Monday, 26 October 2020


Helmedix to work on novel autoimmune therapy

14 February 2013 | News | By BioSpectrum Bureau

Singapore: Helmedix, an early stage biopharma company developing novel therapies for autoimmune and inflammatory diseases, has been launched on February 14, 2013. The firm received start-up financing from Australia's Medical Research Commercialization Fund (MRCF).

Based on intellectual property from the University of Technology Sydney's ithree institute, Helmedix will develop therapeutic peptide drugs for the prevention and treatment of autoimmune diseases.

The ithree institute's research team led by Dr Sheila Donnelly has identified a number of immune modulating peptides derived from helminth parasites, one-of-which is effective in suppressing the inflammatory response of the host and has shown therapeutic potential in a mouse model of type 1 diabetes. The immune modulating activity of these peptides indicates potential broader application in a variety other autoimmune diseases.

The MRCF has committed $1.29 million (A$1.25 million) to progress lead optimization and pre-clinical development of the immune modulating peptides over the next two years. Subject to meeting milestones, Helmedix will seek further investment or industry partnerships to move the helminth-derived peptides through clinical development as a treatment for autoimmune and inflammatory diseases. This is the first investment by MRCF in technology emerging from the ithree institute. The institute was launched in 2010 and joined the MRCF in 2011. Commercialization of ithree's technology is managed by UTS's commercialisation partner UniQuest, who led the effort to attract investment by MRCF into Helmedix.

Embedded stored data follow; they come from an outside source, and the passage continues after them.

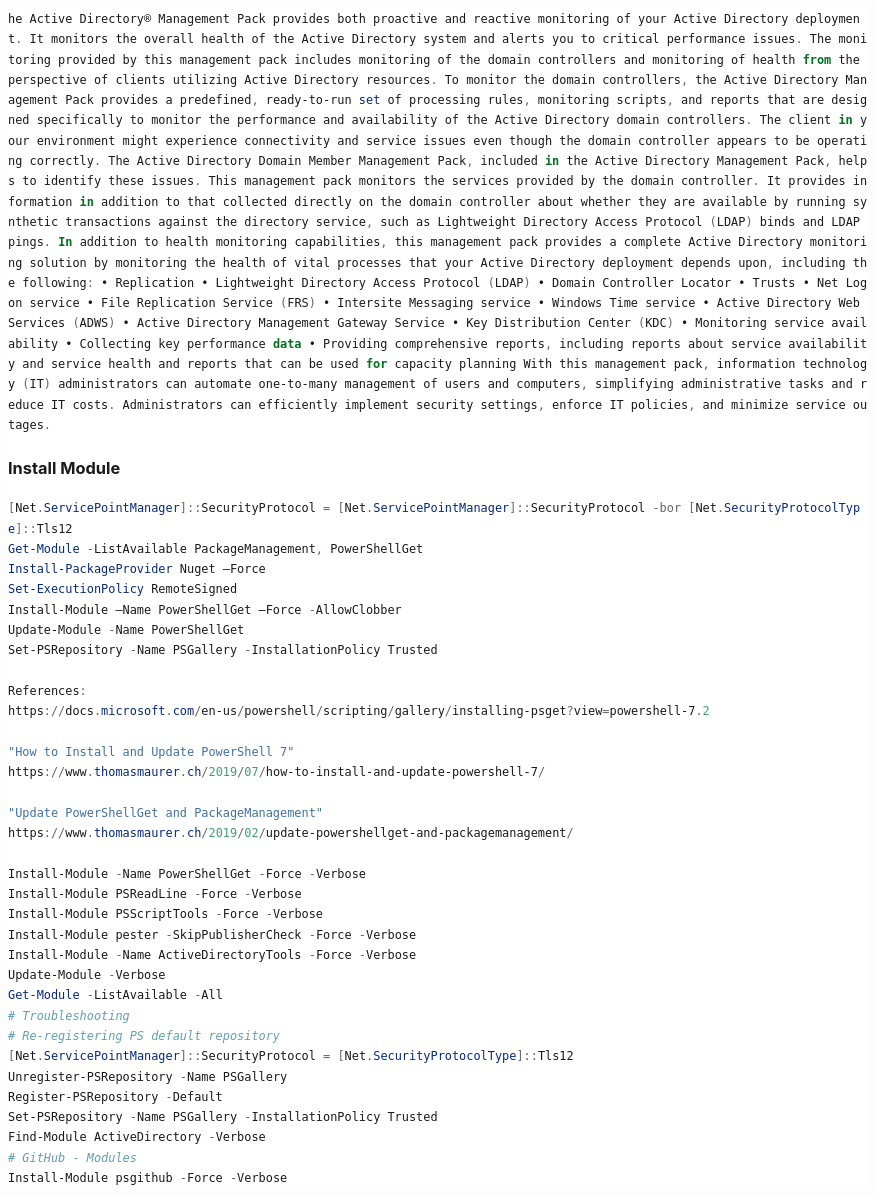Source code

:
 ```powershell
he Active Directory® Management Pack provides both proactive and reactive monitoring of your Active Directory deployment. It monitors the overall health of the Active Directory system and alerts you to critical performance issues. The monitoring provided by this management pack includes monitoring of the domain controllers and monitoring of health from the perspective of clients utilizing Active Directory resources. To monitor the domain controllers, the Active Directory Management Pack provides a predefined, ready-to-run set of processing rules, monitoring scripts, and reports that are designed specifically to monitor the performance and availability of the Active Directory domain controllers. The client in your environment might experience connectivity and service issues even though the domain controller appears to be operating correctly. The Active Directory Domain Member Management Pack, included in the Active Directory Management Pack, helps to identify these issues. This management pack monitors the services provided by the domain controller. It provides information in addition to that collected directly on the domain controller about whether they are available by running synthetic transactions against the directory service, such as Lightweight Directory Access Protocol (LDAP) binds and LDAP pings. In addition to health monitoring capabilities, this management pack provides a complete Active Directory monitoring solution by monitoring the health of vital processes that your Active Directory deployment depends upon, including the following: • Replication • Lightweight Directory Access Protocol (LDAP) • Domain Controller Locator • Trusts • Net Logon service • File Replication Service (FRS) • Intersite Messaging service • Windows Time service • Active Directory Web Services (ADWS) • Active Directory Management Gateway Service • Key Distribution Center (KDC) • Monitoring service availability • Collecting key performance data • Providing comprehensive reports, including reports about service availability and service health and reports that can be used for capacity planning With this management pack, information technology (IT) administrators can automate one-to-many management of users and computers, simplifying administrative tasks and reduce IT costs. Administrators can efficiently implement security settings, enforce IT policies, and minimize service outages.
```
### Install Module <a name = "install-module"></a>
```powershell
[Net.ServicePointManager]::SecurityProtocol = [Net.ServicePointManager]::SecurityProtocol -bor [Net.SecurityProtocolType]::Tls12
Get-Module -ListAvailable PackageManagement, PowerShellGet
Install-PackageProvider Nuget –Force
Set-ExecutionPolicy RemoteSigned
Install-Module –Name PowerShellGet –Force -AllowClobber
Update-Module -Name PowerShellGet
Set-PSRepository -Name PSGallery -InstallationPolicy Trusted

References:
https://docs.microsoft.com/en-us/powershell/scripting/gallery/installing-psget?view=powershell-7.2

"How to Install and Update PowerShell 7"
https://www.thomasmaurer.ch/2019/07/how-to-install-and-update-powershell-7/

"Update PowerShellGet and PackageManagement"
https://www.thomasmaurer.ch/2019/02/update-powershellget-and-packagemanagement/

Install-Module -Name PowerShellGet -Force -Verbose
Install-Module PSReadLine -Force -Verbose
Install-Module PSScriptTools -Force -Verbose
Install-Module pester -SkipPublisherCheck -Force -Verbose
Install-Module -Name ActiveDirectoryTools -Force -Verbose
Update-Module -Verbose
Get-Module -ListAvailable -All
# Troubleshooting
# Re-registering PS default repository
[Net.ServicePointManager]::SecurityProtocol = [Net.SecurityProtocolType]::Tls12
Unregister-PSRepository -Name PSGallery
Register-PSRepository -Default
Set-PSRepository -Name PSGallery -InstallationPolicy Trusted
Find-Module ActiveDirectory -Verbose
# GitHub - Modules
Install-Module psgithub -Force -Verbose
```

[logo]: https://raw.githubusercontent.com/PowerShell/PowerShell/master/assets/ps_black_64.svg?sanitize=true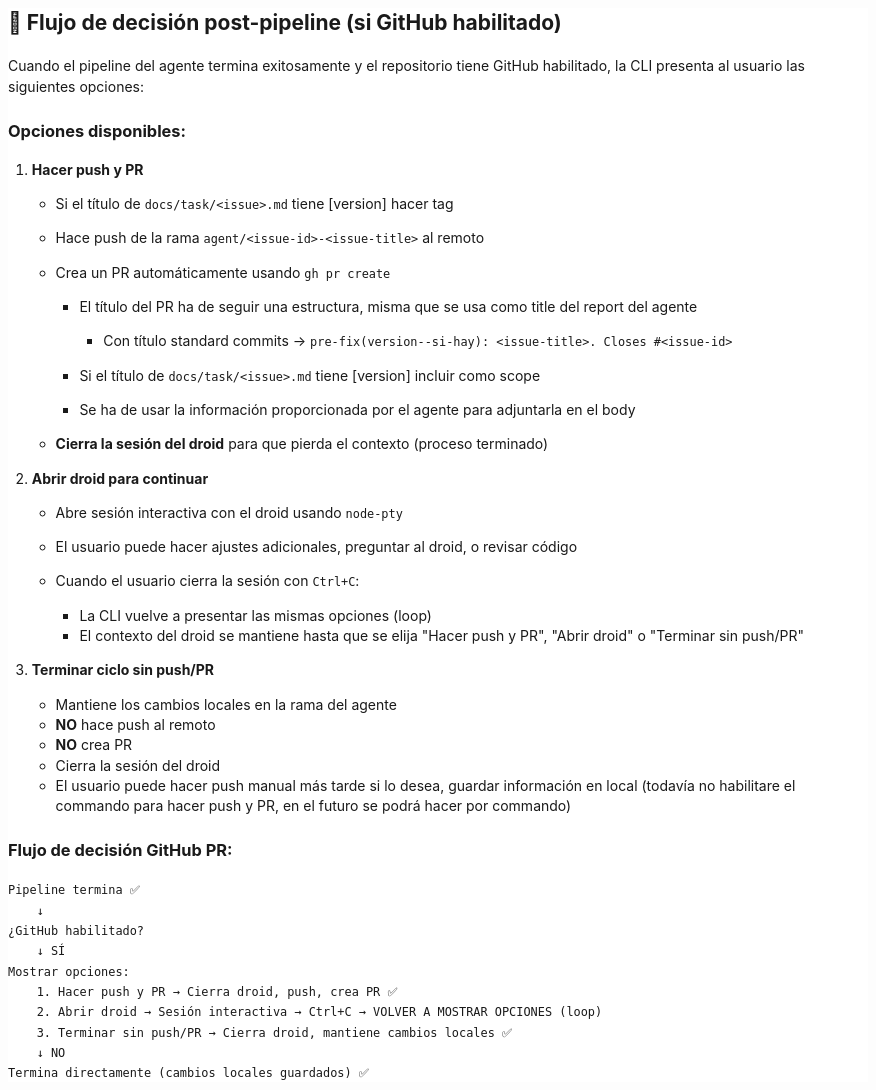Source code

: 
## 🔀 **Flujo de decisión post-pipeline (si GitHub habilitado)**

Cuando el pipeline del agente termina exitosamente y el repositorio tiene GitHub habilitado, la CLI presenta al usuario las siguientes opciones:

### **Opciones disponibles:**

1. **Hacer push y PR**

   * Si el título de `docs/task/<issue>.md` tiene [version] hacer tag
   * Hace push de la rama `agent/<issue-id>-<issue-title>` al remoto
   * Crea un PR automáticamente usando `gh pr create`

     * El título del PR ha de seguir una estructura, misma que se usa como title del report del agente

       * Con título standard commits → `pre-fix(version--si-hay): <issue-title>. Closes #<issue-id>`
     * Si el título de `docs/task/<issue>.md` tiene [version] incluir como scope
     * Se ha de usar la información proporcionada por el agente para adjuntarla en el body
   * **Cierra la sesión del droid** para que pierda el contexto (proceso terminado)

2. **Abrir droid para continuar**

   * Abre sesión interactiva con el droid usando `node-pty`
   * El usuario puede hacer ajustes adicionales, preguntar al droid, o revisar código
   * Cuando el usuario cierra la sesión con `Ctrl+C`:

     * La CLI vuelve a presentar las mismas opciones (loop)
     * El contexto del droid se mantiene hasta que se elija "Hacer push y PR", "Abrir droid" o "Terminar sin push/PR"

3. **Terminar ciclo sin push/PR**

   * Mantiene los cambios locales en la rama del agente
   * **NO** hace push al remoto
   * **NO** crea PR
   * Cierra la sesión del droid
   * El usuario puede hacer push manual más tarde si lo desea, guardar información en local (todavía no habilitare el commando para hacer push y PR, en el futuro se podrá hacer por commando)

### **Flujo de decisión GitHub PR:**

```
Pipeline termina ✅
    ↓
¿GitHub habilitado?
    ↓ SÍ
Mostrar opciones:
    1. Hacer push y PR → Cierra droid, push, crea PR ✅
    2. Abrir droid → Sesión interactiva → Ctrl+C → VOLVER A MOSTRAR OPCIONES (loop)
    3. Terminar sin push/PR → Cierra droid, mantiene cambios locales ✅
    ↓ NO
Termina directamente (cambios locales guardados) ✅
```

Commenting on the new company, Mr Stephen Thompson, director of Helmedix and partner at Brandon Capital, the venture capital firm that manages the MRCF, said "Helmedix is a great example of the type of early stage opportunity that the MRCF is set up to support. Its discoveries have broad potential to impact a number of autoimmune diseases and we look forward to working with the team to progress the technology further towards commercial development."